RECORD EXCERPTS START
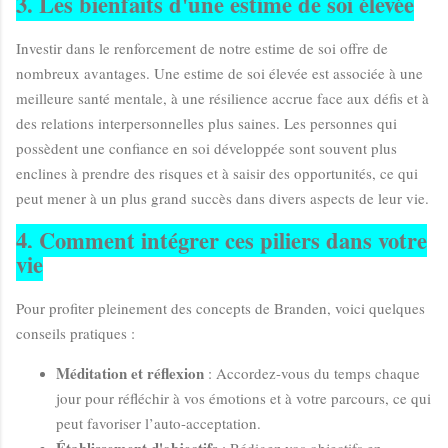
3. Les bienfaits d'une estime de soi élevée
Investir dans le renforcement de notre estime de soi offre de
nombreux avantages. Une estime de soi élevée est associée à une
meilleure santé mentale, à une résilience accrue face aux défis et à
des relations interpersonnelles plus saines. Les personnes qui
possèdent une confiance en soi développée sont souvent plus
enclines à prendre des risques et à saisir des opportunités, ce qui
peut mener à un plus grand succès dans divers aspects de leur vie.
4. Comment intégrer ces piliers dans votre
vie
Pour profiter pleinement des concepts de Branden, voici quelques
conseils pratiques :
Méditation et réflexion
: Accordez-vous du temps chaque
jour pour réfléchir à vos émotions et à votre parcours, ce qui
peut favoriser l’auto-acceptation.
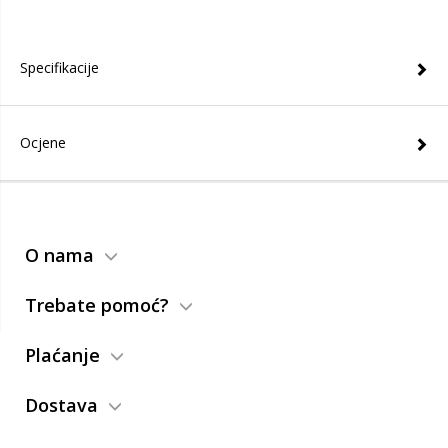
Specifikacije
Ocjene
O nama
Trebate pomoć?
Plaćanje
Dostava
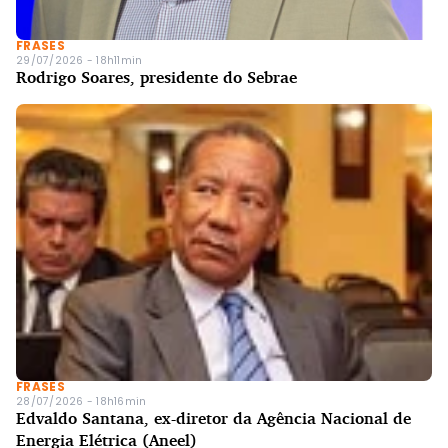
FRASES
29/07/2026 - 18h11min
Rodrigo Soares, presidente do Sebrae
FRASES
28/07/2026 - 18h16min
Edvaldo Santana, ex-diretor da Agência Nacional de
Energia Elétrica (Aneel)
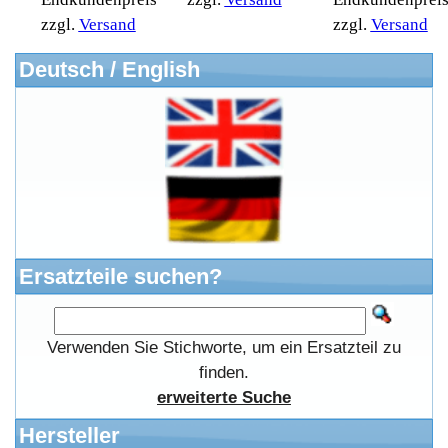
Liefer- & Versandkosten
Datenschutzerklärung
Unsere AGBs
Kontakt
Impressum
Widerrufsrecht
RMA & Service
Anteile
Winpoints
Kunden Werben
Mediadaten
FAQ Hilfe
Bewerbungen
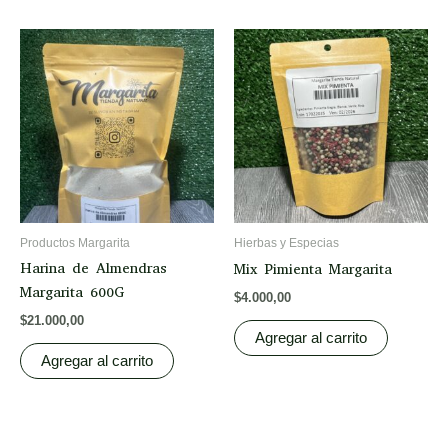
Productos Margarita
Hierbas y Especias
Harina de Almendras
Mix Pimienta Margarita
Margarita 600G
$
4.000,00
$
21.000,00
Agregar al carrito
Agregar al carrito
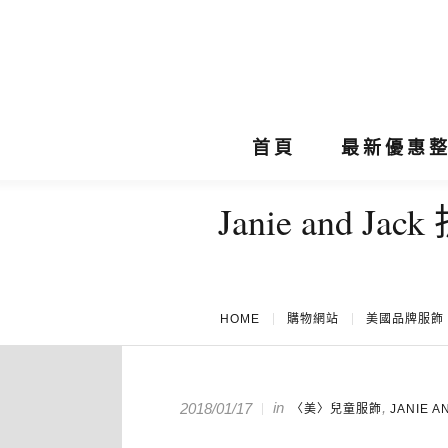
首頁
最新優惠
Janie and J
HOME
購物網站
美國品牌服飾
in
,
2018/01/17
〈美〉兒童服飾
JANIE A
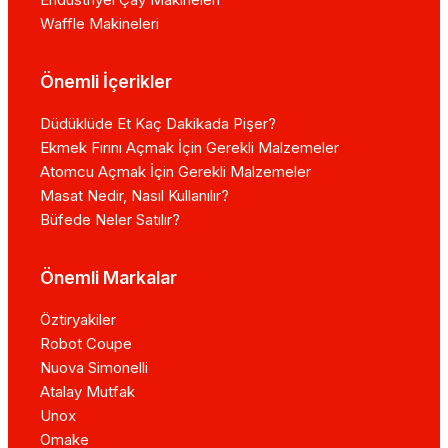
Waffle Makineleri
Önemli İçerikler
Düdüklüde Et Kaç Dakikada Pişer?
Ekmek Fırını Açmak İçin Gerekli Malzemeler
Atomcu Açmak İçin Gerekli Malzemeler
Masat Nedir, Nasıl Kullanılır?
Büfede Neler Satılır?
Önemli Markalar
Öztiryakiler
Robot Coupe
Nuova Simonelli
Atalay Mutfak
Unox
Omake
RECORD EXCERPTS END
= TASK DETAILS =
Scan the entries for the word "peut". Report each line that has it.

= OUTPUT OF THE EXERCISE =
peut mener à un plus grand succès dans divers aspects de leur vie.
peut favoriser l’auto-acceptation.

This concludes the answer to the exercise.